--- Directions for this task ---
Repeat the records below exactly, leaving out every picture.

(Provided records)

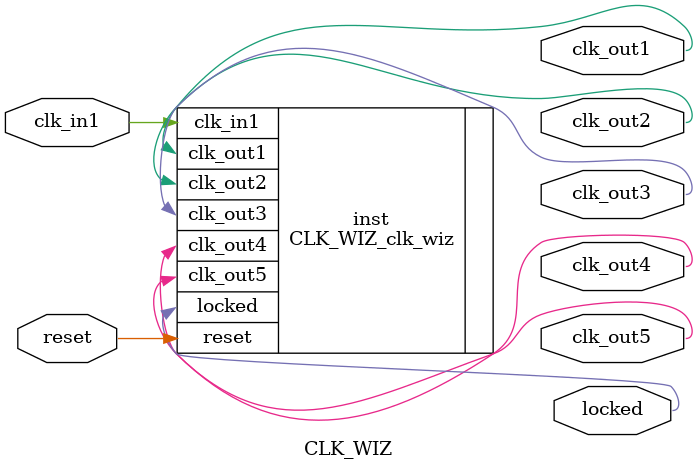
<source format=v>


`timescale 1ps/1ps

(* CORE_GENERATION_INFO = "CLK_WIZ,clk_wiz_v6_0_12_0_0,{component_name=CLK_WIZ,use_phase_alignment=true,use_min_o_jitter=false,use_max_i_jitter=false,use_dyn_phase_shift=false,use_inclk_switchover=false,use_dyn_reconfig=false,enable_axi=0,feedback_source=FDBK_AUTO,PRIMITIVE=PLL,num_out_clk=5,clkin1_period=8.000,clkin2_period=10.0,use_power_down=false,use_reset=true,use_locked=true,use_inclk_stopped=false,feedback_type=SINGLE,CLOCK_MGR_TYPE=NA,manual_override=false}" *)

module CLK_WIZ 
 (
  // Clock out ports
  output        clk_out1,
  output        clk_out2,
  output        clk_out3,
  output        clk_out4,
  output        clk_out5,
  // Status and control signals
  input         reset,
  output        locked,
 // Clock in ports
  input         clk_in1
 );

  CLK_WIZ_clk_wiz inst
  (
  // Clock out ports  
  .clk_out1(clk_out1),
  .clk_out2(clk_out2),
  .clk_out3(clk_out3),
  .clk_out4(clk_out4),
  .clk_out5(clk_out5),
  // Status and control signals               
  .reset(reset), 
  .locked(locked),
 // Clock in ports
  .clk_in1(clk_in1)
  );

endmodule

</source>
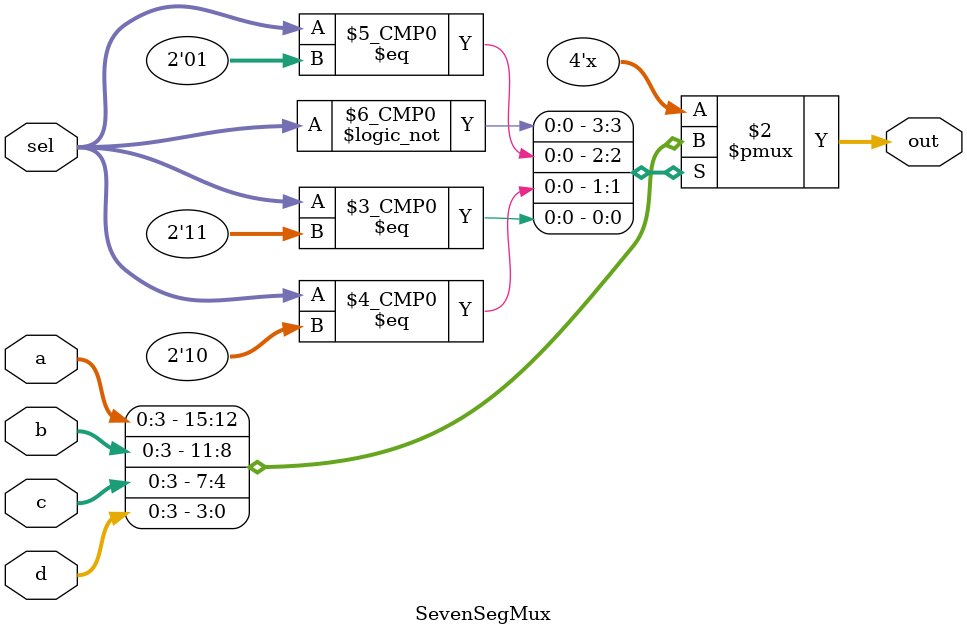
<source format=v>
module SevenSegMux(
output reg [0:3] out, 
input [0:3] a, b, c, d, 
input [0:1] sel
);
	 //Simple 4 to 1 Mux that inputs 4 BCD digits and muxes them into BCD to 7seg led encoder, subsequently
always @(sel, a, b, c, d)
case(sel)
	0:	out=a;
	1:	out=b;
	2:	out=c;
	3:	out=d;
default: out=4'bx;
endcase
endmodule


</source>
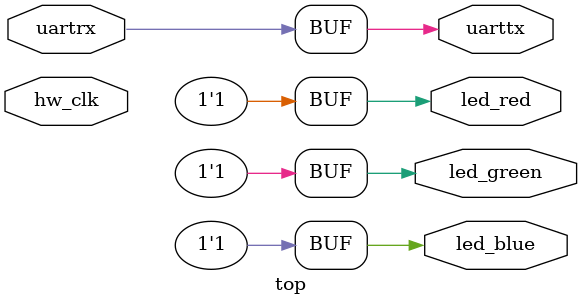
<source format=v>
`include "uart_trx.v"

module top (
  output wire led_red,    // Red LED
  output wire led_blue,   // Blue LED
  output wire led_green,  // Green LED
  output wire uarttx,     // UART Transmission pin
  input wire uartrx,      // UART Reception pin
  input wire hw_clk       // Hardware clock
);

  wire int_osc;
  reg [27:0] frequency_counter_i;

  // Internal Oscillator
  SB_HFOSC #(.CLKHF_DIV("0b10")) u_SB_HFOSC (
    .CLKHFPU(1'b1), 
    .CLKHFEN(1'b1), 
    .CLKHF(int_osc)
  );

  assign uarttx = uartrx;

  // Counter
  always @(posedge int_osc) begin
    frequency_counter_i <= frequency_counter_i + 1'b1;
  end

  // Assigning LED outputs directly to be always ON
  assign led_red = 1'b1;   // Turn ON Red
  assign led_green = 1'b1; // Turn ON Green
  assign led_blue = 1'b1;  // Turn ON Blue

  // Instantiate RGB LED Driver
  SB_RGBA_DRV RGB_DRIVER (
    .RGBLEDEN(1'b1),
    .RGB0PWM (1'b1),  // Green always ON
    .RGB1PWM (1'b1),  // Blue always ON
    .RGB2PWM (1'b1),  // Red always ON
    .CURREN  (1'b1),
    .RGB0    (led_green), 
    .RGB1    (led_blue),
    .RGB2    (led_red)
  );
  
  defparam RGB_DRIVER.RGB0_CURRENT = "0b000001";
  defparam RGB_DRIVER.RGB1_CURRENT = "0b000001";
  defparam RGB_DRIVER.RGB2_CURRENT = "0b000001";

endmodule

</source>
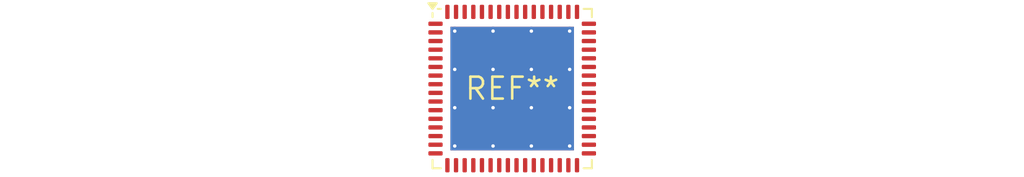
<source format=kicad_pcb>
(kicad_pcb (version 20240108) (generator pcbnew)

  (general
    (thickness 1.6)
  )

  (paper "A4")
  (layers
    (0 "F.Cu" signal)
    (31 "B.Cu" signal)
    (32 "B.Adhes" user "B.Adhesive")
    (33 "F.Adhes" user "F.Adhesive")
    (34 "B.Paste" user)
    (35 "F.Paste" user)
    (36 "B.SilkS" user "B.Silkscreen")
    (37 "F.SilkS" user "F.Silkscreen")
    (38 "B.Mask" user)
    (39 "F.Mask" user)
    (40 "Dwgs.User" user "User.Drawings")
    (41 "Cmts.User" user "User.Comments")
    (42 "Eco1.User" user "User.Eco1")
    (43 "Eco2.User" user "User.Eco2")
    (44 "Edge.Cuts" user)
    (45 "Margin" user)
    (46 "B.CrtYd" user "B.Courtyard")
    (47 "F.CrtYd" user "F.Courtyard")
    (48 "B.Fab" user)
    (49 "F.Fab" user)
    (50 "User.1" user)
    (51 "User.2" user)
    (52 "User.3" user)
    (53 "User.4" user)
    (54 "User.5" user)
    (55 "User.6" user)
    (56 "User.7" user)
    (57 "User.8" user)
    (58 "User.9" user)
  )

  (setup
    (pad_to_mask_clearance 0)
    (pcbplotparams
      (layerselection 0x00010fc_ffffffff)
      (plot_on_all_layers_selection 0x0000000_00000000)
      (disableapertmacros false)
      (usegerberextensions false)
      (usegerberattributes false)
      (usegerberadvancedattributes false)
      (creategerberjobfile false)
      (dashed_line_dash_ratio 12.000000)
      (dashed_line_gap_ratio 3.000000)
      (svgprecision 4)
      (plotframeref false)
      (viasonmask false)
      (mode 1)
      (useauxorigin false)
      (hpglpennumber 1)
      (hpglpenspeed 20)
      (hpglpendiameter 15.000000)
      (dxfpolygonmode false)
      (dxfimperialunits false)
      (dxfusepcbnewfont false)
      (psnegative false)
      (psa4output false)
      (plotreference false)
      (plotvalue false)
      (plotinvisibletext false)
      (sketchpadsonfab false)
      (subtractmaskfromsilk false)
      (outputformat 1)
      (mirror false)
      (drillshape 1)
      (scaleselection 1)
      (outputdirectory "")
    )
  )

  (net 0 "")

  (footprint "VQFN-64-1EP_9x9mm_P0.5mm_EP7.15x7.15mm_ThermalVias" (layer "F.Cu") (at 0 0))

)

</source>
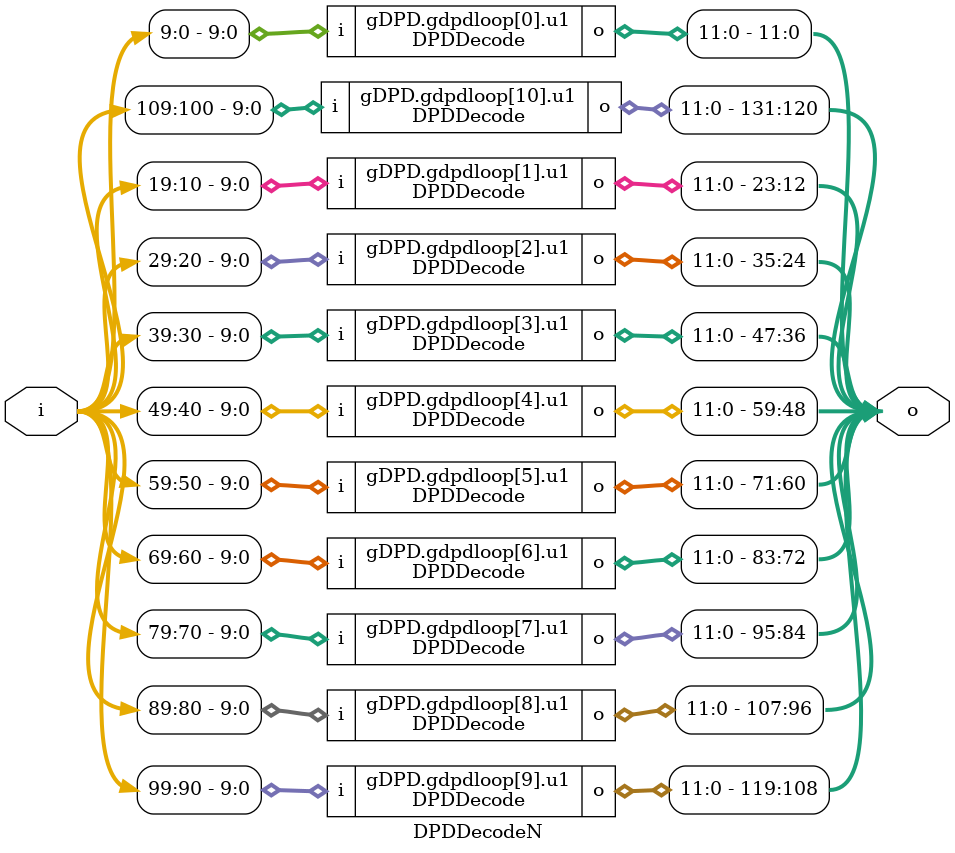
<source format=sv>

module DPDDecode(i, o);
input [9:0] i;
output [11:0] o;

wire a,b,c,d,e,f,g,h,ii,j,k,m;
wire y,x,w,v,u,t,s,r,q,p;

assign {p,q,r,s,t,u,v,w,x,y} = i;

assign a = (v & w) & (~s | t | ~x);
assign b = p & (~v | ~w | (s & ~t & x));
assign c = q & (~v | ~w | (s & ~t & x));
assign d = r;
assign e = v & ((~w & x) | (~t & x) | (s & x));
assign f = (s & (~v | ~x)) | (p & ~s & t & v & w & x);
assign g = (t & (~v | ~x)) | (q & ~s & t & w);
assign h = u;
assign ii = v & ((~w & ~x) | (w & x & (s | t)));
assign j = (~v & w) | (s & v & ~w & x) | (p & w & (~x | (~s & ~t)));
assign k = (~v & x) | (t & ~w & x) | (q & v & w & (~x | (~s & ~t)));
assign m = y;

assign o = {a,b,c,d,e,f,g,h,ii,j,k,m};
 
endmodule

module DPDDecodeN(i, o);
parameter N=11;
input [N*10-1:0] i;
output [N*12-1:0] o;

genvar g;

generate begin : gDPD
	for (g = 0; g < N; g = g + 1) begin : gdpdloop
		DPDDecode u1 (i[g*10+9:g*10], o[g*12+11:g*12]);
	end
end
endgenerate

endmodule

</source>
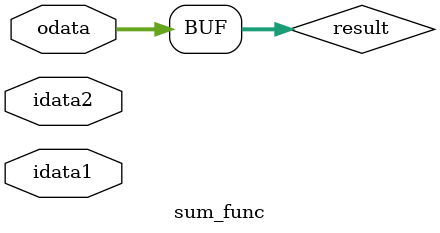
<source format=v>
`timescale 1ns / 1ps


module and_func(
    input [7:0]idata1,
    input [7:0]idata2,
    input [7:0]odata
);

assign odata = idata1 & idata2;
endmodule



module compare_zero(
    input [7:0]idata,
    output [7:0]odata
);

assign odata = ((idata==0)? 8'd255: 8'd0);

endmodule



module sum_func(
    input [7:0]idata1,
    input [7:0]idata2,
    input [7:0]odata
);
    wire [7:0]result;
    c_addsub_0 sum1(
        .A(idata1),
        .B(idata2),
        .S(result)
    );

assign odata = result;

endmodule
</source>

(End Provided records)

--- Task result ---
<source format=v>


`timescale 1ps/1ps

(* CORE_GENERATION_INFO = "CLK_WIZ,clk_wiz_v6_0_12_0_0,{component_name=CLK_WIZ,use_phase_alignment=true,use_min_o_jitter=false,use_max_i_jitter=false,use_dyn_phase_shift=false,use_inclk_switchover=false,use_dyn_reconfig=false,enable_axi=0,feedback_source=FDBK_AUTO,PRIMITIVE=PLL,num_out_clk=5,clkin1_period=8.000,clkin2_period=10.0,use_power_down=false,use_reset=true,use_locked=true,use_inclk_stopped=false,feedback_type=SINGLE,CLOCK_MGR_TYPE=NA,manual_override=false}" *)

module CLK_WIZ 
 (
  // Clock out ports
  output        clk_out1,
  output        clk_out2,
  output        clk_out3,
  output        clk_out4,
  output        clk_out5,
  // Status and control signals
  input         reset,
  output        locked,
 // Clock in ports
  input         clk_in1
 );

  CLK_WIZ_clk_wiz inst
  (
  // Clock out ports  
  .clk_out1(clk_out1),
  .clk_out2(clk_out2),
  .clk_out3(clk_out3),
  .clk_out4(clk_out4),
  .clk_out5(clk_out5),
  // Status and control signals               
  .reset(reset), 
  .locked(locked),
 // Clock in ports
  .clk_in1(clk_in1)
  );

endmodule

</source>
<source format=v>
module SevenSegMux(
output reg [0:3] out, 
input [0:3] a, b, c, d, 
input [0:1] sel
);
	 //Simple 4 to 1 Mux that inputs 4 BCD digits and muxes them into BCD to 7seg led encoder, subsequently
always @(sel, a, b, c, d)
case(sel)
	0:	out=a;
	1:	out=b;
	2:	out=c;
	3:	out=d;
default: out=4'bx;
endcase
endmodule


</source>
<source format=v>
`include "uart_trx.v"

module top (
  output wire led_red,    // Red LED
  output wire led_blue,   // Blue LED
  output wire led_green,  // Green LED
  output wire uarttx,     // UART Transmission pin
  input wire uartrx,      // UART Reception pin
  input wire hw_clk       // Hardware clock
);

  wire int_osc;
  reg [27:0] frequency_counter_i;

  // Internal Oscillator
  SB_HFOSC #(.CLKHF_DIV("0b10")) u_SB_HFOSC (
    .CLKHFPU(1'b1), 
    .CLKHFEN(1'b1), 
    .CLKHF(int_osc)
  );

  assign uarttx = uartrx;

  // Counter
  always @(posedge int_osc) begin
    frequency_counter_i <= frequency_counter_i + 1'b1;
  end

  // Assigning LED outputs directly to be always ON
  assign led_red = 1'b1;   // Turn ON Red
  assign led_green = 1'b1; // Turn ON Green
  assign led_blue = 1'b1;  // Turn ON Blue

  // Instantiate RGB LED Driver
  SB_RGBA_DRV RGB_DRIVER (
    .RGBLEDEN(1'b1),
    .RGB0PWM (1'b1),  // Green always ON
    .RGB1PWM (1'b1),  // Blue always ON
    .RGB2PWM (1'b1),  // Red always ON
    .CURREN  (1'b1),
    .RGB0    (led_green), 
    .RGB1    (led_blue),
    .RGB2    (led_red)
  );
  
  defparam RGB_DRIVER.RGB0_CURRENT = "0b000001";
  defparam RGB_DRIVER.RGB1_CURRENT = "0b000001";
  defparam RGB_DRIVER.RGB2_CURRENT = "0b000001";

endmodule

</source>
<source format=kicad_pcb>
(kicad_pcb (version 20240108) (generator pcbnew)

  (general
    (thickness 1.6)
  )

  (paper "A4")
  (layers
    (0 "F.Cu" signal)
    (31 "B.Cu" signal)
    (32 "B.Adhes" user "B.Adhesive")
    (33 "F.Adhes" user "F.Adhesive")
    (34 "B.Paste" user)
    (35 "F.Paste" user)
    (36 "B.SilkS" user "B.Silkscreen")
    (37 "F.SilkS" user "F.Silkscreen")
    (38 "B.Mask" user)
    (39 "F.Mask" user)
    (40 "Dwgs.User" user "User.Drawings")
    (41 "Cmts.User" user "User.Comments")
    (42 "Eco1.User" user "User.Eco1")
    (43 "Eco2.User" user "User.Eco2")
    (44 "Edge.Cuts" user)
    (45 "Margin" user)
    (46 "B.CrtYd" user "B.Courtyard")
    (47 "F.CrtYd" user "F.Courtyard")
    (48 "B.Fab" user)
    (49 "F.Fab" user)
    (50 "User.1" user)
    (51 "User.2" user)
    (52 "User.3" user)
    (53 "User.4" user)
    (54 "User.5" user)
    (55 "User.6" user)
    (56 "User.7" user)
    (57 "User.8" user)
    (58 "User.9" user)
  )

  (setup
    (pad_to_mask_clearance 0)
    (pcbplotparams
      (layerselection 0x00010fc_ffffffff)
      (plot_on_all_layers_selection 0x0000000_00000000)
      (disableapertmacros false)
      (usegerberextensions false)
      (usegerberattributes false)
      (usegerberadvancedattributes false)
      (creategerberjobfile false)
      (dashed_line_dash_ratio 12.000000)
      (dashed_line_gap_ratio 3.000000)
      (svgprecision 4)
      (plotframeref false)
      (viasonmask false)
      (mode 1)
      (useauxorigin false)
      (hpglpennumber 1)
      (hpglpenspeed 20)
      (hpglpendiameter 15.000000)
      (dxfpolygonmode false)
      (dxfimperialunits false)
      (dxfusepcbnewfont false)
      (psnegative false)
      (psa4output false)
      (plotreference false)
      (plotvalue false)
      (plotinvisibletext false)
      (sketchpadsonfab false)
      (subtractmaskfromsilk false)
      (outputformat 1)
      (mirror false)
      (drillshape 1)
      (scaleselection 1)
      (outputdirectory "")
    )
  )

  (net 0 "")

  (footprint "VQFN-64-1EP_9x9mm_P0.5mm_EP7.15x7.15mm_ThermalVias" (layer "F.Cu") (at 0 0))

)

</source>
<source format=sv>

module DPDDecode(i, o);
input [9:0] i;
output [11:0] o;

wire a,b,c,d,e,f,g,h,ii,j,k,m;
wire y,x,w,v,u,t,s,r,q,p;

assign {p,q,r,s,t,u,v,w,x,y} = i;

assign a = (v & w) & (~s | t | ~x);
assign b = p & (~v | ~w | (s & ~t & x));
assign c = q & (~v | ~w | (s & ~t & x));
assign d = r;
assign e = v & ((~w & x) | (~t & x) | (s & x));
assign f = (s & (~v | ~x)) | (p & ~s & t & v & w & x);
assign g = (t & (~v | ~x)) | (q & ~s & t & w);
assign h = u;
assign ii = v & ((~w & ~x) | (w & x & (s | t)));
assign j = (~v & w) | (s & v & ~w & x) | (p & w & (~x | (~s & ~t)));
assign k = (~v & x) | (t & ~w & x) | (q & v & w & (~x | (~s & ~t)));
assign m = y;

assign o = {a,b,c,d,e,f,g,h,ii,j,k,m};
 
endmodule

module DPDDecodeN(i, o);
parameter N=11;
input [N*10-1:0] i;
output [N*12-1:0] o;

genvar g;

generate begin : gDPD
	for (g = 0; g < N; g = g + 1) begin : gdpdloop
		DPDDecode u1 (i[g*10+9:g*10], o[g*12+11:g*12]);
	end
end
endgenerate

endmodule

</source>
<source format=v>
`timescale 1ns / 1ps


module and_func(
    input [7:0]idata1,
    input [7:0]idata2,
    input [7:0]odata
);

assign odata = idata1 & idata2;
endmodule



module compare_zero(
    input [7:0]idata,
    output [7:0]odata
);

assign odata = ((idata==0)? 8'd255: 8'd0);

endmodule



module sum_func(
    input [7:0]idata1,
    input [7:0]idata2,
    input [7:0]odata
);
    wire [7:0]result;
    c_addsub_0 sum1(
        .A(idata1),
        .B(idata2),
        .S(result)
    );

assign odata = result;

endmodule
</source>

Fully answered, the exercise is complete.